**Task prompt**
Print the following lines verbatim, with every value and its order unchanged.

**Data for this exercise**
= = = = =

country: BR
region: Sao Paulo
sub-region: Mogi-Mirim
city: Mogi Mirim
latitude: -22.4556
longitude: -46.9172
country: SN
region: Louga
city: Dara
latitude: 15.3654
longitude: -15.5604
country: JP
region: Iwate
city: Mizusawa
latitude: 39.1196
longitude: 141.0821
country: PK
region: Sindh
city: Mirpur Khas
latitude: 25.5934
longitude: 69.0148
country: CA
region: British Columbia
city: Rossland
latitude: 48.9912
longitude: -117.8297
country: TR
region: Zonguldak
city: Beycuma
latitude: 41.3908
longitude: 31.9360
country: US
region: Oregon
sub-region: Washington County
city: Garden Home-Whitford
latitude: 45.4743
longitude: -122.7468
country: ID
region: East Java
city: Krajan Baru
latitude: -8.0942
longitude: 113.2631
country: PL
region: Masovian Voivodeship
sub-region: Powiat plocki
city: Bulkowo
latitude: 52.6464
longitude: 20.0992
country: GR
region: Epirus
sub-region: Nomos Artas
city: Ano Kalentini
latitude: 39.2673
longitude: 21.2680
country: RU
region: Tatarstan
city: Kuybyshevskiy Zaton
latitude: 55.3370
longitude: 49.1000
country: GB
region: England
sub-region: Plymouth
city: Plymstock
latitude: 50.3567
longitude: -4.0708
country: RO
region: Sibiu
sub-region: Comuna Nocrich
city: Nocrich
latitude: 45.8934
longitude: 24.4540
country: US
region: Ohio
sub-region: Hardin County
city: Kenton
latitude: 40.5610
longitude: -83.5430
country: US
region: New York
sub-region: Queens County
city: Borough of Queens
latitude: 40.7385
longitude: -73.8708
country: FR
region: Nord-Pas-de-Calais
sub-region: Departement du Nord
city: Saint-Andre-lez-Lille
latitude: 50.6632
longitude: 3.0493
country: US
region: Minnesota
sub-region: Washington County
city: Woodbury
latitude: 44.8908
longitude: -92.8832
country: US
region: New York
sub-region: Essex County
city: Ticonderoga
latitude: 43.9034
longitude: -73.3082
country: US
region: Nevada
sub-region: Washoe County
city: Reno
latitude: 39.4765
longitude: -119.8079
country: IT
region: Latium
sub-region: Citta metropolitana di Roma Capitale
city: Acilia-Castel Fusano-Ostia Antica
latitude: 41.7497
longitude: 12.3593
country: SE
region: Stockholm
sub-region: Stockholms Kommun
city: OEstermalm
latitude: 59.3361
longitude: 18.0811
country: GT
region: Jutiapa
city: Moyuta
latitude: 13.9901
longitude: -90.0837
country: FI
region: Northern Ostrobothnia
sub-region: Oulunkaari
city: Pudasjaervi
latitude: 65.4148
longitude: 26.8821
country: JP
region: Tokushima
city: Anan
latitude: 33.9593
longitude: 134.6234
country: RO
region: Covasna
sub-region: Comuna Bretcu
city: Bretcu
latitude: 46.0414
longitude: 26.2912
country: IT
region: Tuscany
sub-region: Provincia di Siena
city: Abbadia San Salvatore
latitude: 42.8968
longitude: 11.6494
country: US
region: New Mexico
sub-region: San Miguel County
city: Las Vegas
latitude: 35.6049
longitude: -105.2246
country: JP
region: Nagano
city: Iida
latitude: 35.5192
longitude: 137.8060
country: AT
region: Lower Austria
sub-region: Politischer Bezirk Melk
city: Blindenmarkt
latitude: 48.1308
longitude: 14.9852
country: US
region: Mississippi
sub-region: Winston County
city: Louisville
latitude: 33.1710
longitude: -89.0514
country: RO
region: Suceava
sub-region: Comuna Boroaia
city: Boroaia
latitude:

= = = = =

**Answer for this exercise**
country: BR
region: Sao Paulo
sub-region: Mogi-Mirim
city: Mogi Mirim
latitude: -22.4556
longitude: -46.9172
country: SN
region: Louga
city: Dara
latitude: 15.3654
longitude: -15.5604
country: JP
region: Iwate
city: Mizusawa
latitude: 39.1196
longitude: 141.0821
country: PK
region: Sindh
city: Mirpur Khas
latitude: 25.5934
longitude: 69.0148
country: CA
region: British Columbia
city: Rossland
latitude: 48.9912
longitude: -117.8297
country: TR
region: Zonguldak
city: Beycuma
latitude: 41.3908
longitude: 31.9360
country: US
region: Oregon
sub-region: Washington County
city: Garden Home-Whitford
latitude: 45.4743
longitude: -122.7468
country: ID
region: East Java
city: Krajan Baru
latitude: -8.0942
longitude: 113.2631
country: PL
region: Masovian Voivodeship
sub-region: Powiat plocki
city: Bulkowo
latitude: 52.6464
longitude: 20.0992
country: GR
region: Epirus
sub-region: Nomos Artas
city: Ano Kalentini
latitude: 39.2673
longitude: 21.2680
country: RU
region: Tatarstan
city: Kuybyshevskiy Zaton
latitude: 55.3370
longitude: 49.1000
country: GB
region: England
sub-region: Plymouth
city: Plymstock
latitude: 50.3567
longitude: -4.0708
country: RO
region: Sibiu
sub-region: Comuna Nocrich
city: Nocrich
latitude: 45.8934
longitude: 24.4540
country: US
region: Ohio
sub-region: Hardin County
city: Kenton
latitude: 40.5610
longitude: -83.5430
country: US
region: New York
sub-region: Queens County
city: Borough of Queens
latitude: 40.7385
longitude: -73.8708
country: FR
region: Nord-Pas-de-Calais
sub-region: Departement du Nord
city: Saint-Andre-lez-Lille
latitude: 50.6632
longitude: 3.0493
country: US
region: Minnesota
sub-region: Washington County
city: Woodbury
latitude: 44.8908
longitude: -92.8832
country: US
region: New York
sub-region: Essex County
city: Ticonderoga
latitude: 43.9034
longitude: -73.3082
country: US
region: Nevada
sub-region: Washoe County
city: Reno
latitude: 39.4765
longitude: -119.8079
country: IT
region: Latium
sub-region: Citta metropolitana di Roma Capitale
city: Acilia-Castel Fusano-Ostia Antica
latitude: 41.7497
longitude: 12.3593
country: SE
region: Stockholm
sub-region: Stockholms Kommun
city: OEstermalm
latitude: 59.3361
longitude: 18.0811
country: GT
region: Jutiapa
city: Moyuta
latitude: 13.9901
longitude: -90.0837
country: FI
region: Northern Ostrobothnia
sub-region: Oulunkaari
city: Pudasjaervi
latitude: 65.4148
longitude: 26.8821
country: JP
region: Tokushima
city: Anan
latitude: 33.9593
longitude: 134.6234
country: RO
region: Covasna
sub-region: Comuna Bretcu
city: Bretcu
latitude: 46.0414
longitude: 26.2912
country: IT
region: Tuscany
sub-region: Provincia di Siena
city: Abbadia San Salvatore
latitude: 42.8968
longitude: 11.6494
country: US
region: New Mexico
sub-region: San Miguel County
city: Las Vegas
latitude: 35.6049
longitude: -105.2246
country: JP
region: Nagano
city: Iida
latitude: 35.5192
longitude: 137.8060
country: AT
region: Lower Austria
sub-region: Politischer Bezirk Melk
city: Blindenmarkt
latitude: 48.1308
longitude: 14.9852
country: US
region: Mississippi
sub-region: Winston County
city: Louisville
latitude: 33.1710
longitude: -89.0514
country: RO
region: Suceava
sub-region: Comuna Boroaia
city: Boroaia
latitude:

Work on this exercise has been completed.